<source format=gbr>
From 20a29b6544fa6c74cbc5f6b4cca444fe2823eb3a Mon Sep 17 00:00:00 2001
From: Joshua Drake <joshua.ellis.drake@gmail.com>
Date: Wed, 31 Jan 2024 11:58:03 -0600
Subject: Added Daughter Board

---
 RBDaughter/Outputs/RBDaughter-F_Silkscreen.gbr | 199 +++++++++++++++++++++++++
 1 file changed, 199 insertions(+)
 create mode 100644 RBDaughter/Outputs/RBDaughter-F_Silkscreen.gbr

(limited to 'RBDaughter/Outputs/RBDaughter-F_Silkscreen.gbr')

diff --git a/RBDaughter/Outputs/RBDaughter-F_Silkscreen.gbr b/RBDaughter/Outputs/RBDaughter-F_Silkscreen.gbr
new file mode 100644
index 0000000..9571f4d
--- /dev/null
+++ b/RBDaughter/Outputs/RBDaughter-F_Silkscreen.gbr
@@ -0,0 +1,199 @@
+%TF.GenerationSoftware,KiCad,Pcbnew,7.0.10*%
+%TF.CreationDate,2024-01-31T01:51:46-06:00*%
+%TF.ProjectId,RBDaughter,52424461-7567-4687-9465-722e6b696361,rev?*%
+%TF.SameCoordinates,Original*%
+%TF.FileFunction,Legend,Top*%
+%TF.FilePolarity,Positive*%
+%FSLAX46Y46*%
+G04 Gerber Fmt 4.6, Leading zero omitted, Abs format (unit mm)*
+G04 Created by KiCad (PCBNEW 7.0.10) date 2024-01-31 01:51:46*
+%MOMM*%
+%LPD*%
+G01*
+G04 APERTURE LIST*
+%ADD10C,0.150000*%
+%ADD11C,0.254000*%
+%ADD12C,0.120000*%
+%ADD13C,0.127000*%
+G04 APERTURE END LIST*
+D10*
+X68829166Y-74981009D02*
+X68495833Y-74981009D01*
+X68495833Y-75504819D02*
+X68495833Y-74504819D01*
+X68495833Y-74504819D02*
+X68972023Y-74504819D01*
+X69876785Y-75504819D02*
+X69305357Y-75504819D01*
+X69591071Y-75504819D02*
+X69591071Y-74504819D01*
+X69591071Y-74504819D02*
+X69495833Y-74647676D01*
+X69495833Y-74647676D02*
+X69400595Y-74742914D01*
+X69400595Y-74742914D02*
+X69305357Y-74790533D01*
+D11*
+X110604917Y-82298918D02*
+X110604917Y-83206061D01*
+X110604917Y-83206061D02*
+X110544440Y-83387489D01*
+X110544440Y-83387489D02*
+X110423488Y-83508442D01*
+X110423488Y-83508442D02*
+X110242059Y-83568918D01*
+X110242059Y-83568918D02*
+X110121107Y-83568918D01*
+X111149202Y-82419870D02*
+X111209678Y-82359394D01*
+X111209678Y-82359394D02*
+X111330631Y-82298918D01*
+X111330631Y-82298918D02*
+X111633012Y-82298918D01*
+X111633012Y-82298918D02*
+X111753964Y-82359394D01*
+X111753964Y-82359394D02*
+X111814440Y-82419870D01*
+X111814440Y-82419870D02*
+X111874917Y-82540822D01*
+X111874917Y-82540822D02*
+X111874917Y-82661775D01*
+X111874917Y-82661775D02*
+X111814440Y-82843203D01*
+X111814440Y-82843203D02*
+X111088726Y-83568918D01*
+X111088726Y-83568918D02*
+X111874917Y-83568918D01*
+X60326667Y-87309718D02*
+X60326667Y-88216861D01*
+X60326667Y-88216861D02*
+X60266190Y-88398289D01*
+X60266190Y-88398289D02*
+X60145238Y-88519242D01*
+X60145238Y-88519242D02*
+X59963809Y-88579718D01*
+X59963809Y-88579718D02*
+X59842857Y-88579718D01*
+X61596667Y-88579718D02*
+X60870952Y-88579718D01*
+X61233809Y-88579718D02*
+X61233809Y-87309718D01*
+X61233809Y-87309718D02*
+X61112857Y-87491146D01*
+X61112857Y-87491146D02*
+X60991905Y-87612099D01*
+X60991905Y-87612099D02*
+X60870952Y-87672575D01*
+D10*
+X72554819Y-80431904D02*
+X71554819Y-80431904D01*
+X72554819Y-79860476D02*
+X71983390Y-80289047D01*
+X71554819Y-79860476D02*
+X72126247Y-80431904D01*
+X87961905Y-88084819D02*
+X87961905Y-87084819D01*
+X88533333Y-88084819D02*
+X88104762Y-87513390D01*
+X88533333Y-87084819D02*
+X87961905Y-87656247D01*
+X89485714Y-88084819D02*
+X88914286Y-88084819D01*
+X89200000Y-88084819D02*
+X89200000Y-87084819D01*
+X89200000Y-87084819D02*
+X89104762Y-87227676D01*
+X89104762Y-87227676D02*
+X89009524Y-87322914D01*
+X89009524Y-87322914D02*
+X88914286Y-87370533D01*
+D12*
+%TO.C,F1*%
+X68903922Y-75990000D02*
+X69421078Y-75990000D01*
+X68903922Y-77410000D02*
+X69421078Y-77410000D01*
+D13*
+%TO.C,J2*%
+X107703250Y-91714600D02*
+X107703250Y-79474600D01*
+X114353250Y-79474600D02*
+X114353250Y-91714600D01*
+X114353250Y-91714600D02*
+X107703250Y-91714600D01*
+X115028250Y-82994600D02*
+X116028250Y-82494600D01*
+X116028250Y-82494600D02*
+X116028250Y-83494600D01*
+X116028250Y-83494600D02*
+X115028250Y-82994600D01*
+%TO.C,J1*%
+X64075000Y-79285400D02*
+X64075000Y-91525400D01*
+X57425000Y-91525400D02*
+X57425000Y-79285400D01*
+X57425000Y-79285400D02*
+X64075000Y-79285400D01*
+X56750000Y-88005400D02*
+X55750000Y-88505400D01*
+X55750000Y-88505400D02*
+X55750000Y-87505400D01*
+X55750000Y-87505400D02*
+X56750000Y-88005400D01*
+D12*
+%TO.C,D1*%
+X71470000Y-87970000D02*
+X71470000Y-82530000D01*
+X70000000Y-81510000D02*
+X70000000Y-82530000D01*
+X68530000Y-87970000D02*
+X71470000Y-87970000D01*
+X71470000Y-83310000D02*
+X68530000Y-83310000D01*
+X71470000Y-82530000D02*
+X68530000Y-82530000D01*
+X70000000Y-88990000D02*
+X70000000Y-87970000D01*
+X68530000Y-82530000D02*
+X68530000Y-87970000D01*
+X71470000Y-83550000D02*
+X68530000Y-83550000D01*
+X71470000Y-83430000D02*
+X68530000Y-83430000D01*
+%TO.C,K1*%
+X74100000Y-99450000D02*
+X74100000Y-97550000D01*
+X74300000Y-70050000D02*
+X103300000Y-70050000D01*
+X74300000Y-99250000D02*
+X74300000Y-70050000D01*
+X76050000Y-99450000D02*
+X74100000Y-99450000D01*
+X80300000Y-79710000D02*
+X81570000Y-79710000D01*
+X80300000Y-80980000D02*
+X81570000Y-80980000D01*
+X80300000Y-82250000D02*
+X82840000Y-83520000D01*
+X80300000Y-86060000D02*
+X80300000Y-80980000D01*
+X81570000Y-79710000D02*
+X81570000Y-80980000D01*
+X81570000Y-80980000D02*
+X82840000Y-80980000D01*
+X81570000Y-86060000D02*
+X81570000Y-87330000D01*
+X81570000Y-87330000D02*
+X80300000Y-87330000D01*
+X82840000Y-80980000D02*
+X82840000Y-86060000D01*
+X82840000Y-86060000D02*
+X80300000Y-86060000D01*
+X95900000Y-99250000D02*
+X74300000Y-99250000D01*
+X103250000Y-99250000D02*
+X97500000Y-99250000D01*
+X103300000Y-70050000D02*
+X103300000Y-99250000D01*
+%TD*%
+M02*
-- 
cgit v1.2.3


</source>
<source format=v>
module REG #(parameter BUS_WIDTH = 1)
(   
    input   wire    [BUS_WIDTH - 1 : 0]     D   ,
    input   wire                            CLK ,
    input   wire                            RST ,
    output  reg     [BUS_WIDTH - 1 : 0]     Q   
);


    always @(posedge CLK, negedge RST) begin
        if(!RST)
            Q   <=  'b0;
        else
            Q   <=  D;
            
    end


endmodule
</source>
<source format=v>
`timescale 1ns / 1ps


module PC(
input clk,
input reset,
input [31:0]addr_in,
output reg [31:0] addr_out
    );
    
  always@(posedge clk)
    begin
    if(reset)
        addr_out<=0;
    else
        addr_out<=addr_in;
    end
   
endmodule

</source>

▬▬▬▬▬▬▬▬▬▬

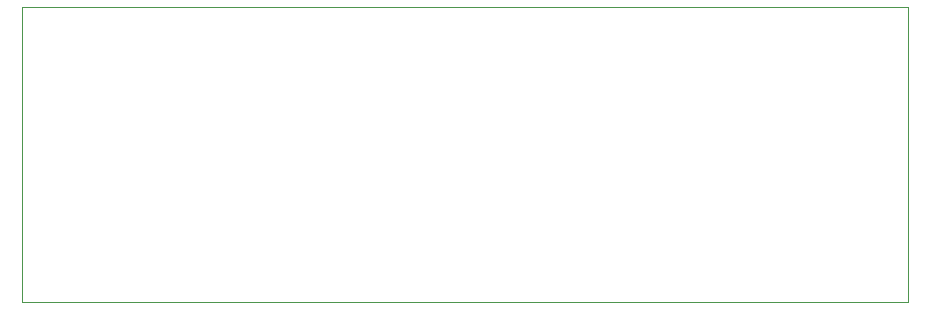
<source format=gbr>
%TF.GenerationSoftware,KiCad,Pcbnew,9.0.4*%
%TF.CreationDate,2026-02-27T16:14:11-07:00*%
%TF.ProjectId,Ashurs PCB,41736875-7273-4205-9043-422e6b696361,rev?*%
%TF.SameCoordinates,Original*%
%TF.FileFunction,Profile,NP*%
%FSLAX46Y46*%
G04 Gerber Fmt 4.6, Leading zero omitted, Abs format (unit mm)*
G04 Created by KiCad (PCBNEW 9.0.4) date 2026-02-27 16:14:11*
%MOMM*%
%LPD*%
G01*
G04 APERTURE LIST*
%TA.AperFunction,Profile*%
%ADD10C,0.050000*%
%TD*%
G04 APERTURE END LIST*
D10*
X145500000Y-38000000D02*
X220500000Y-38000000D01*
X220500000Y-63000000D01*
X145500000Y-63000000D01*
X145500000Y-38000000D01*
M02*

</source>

▬▬▬▬▬▬▬▬▬▬

**Description of the task**
Filter the lines above, keeping each one that contains the string "Original".

**Worked solution**
+%TF.SameCoordinates,Original*%
%TF.SameCoordinates,Original*%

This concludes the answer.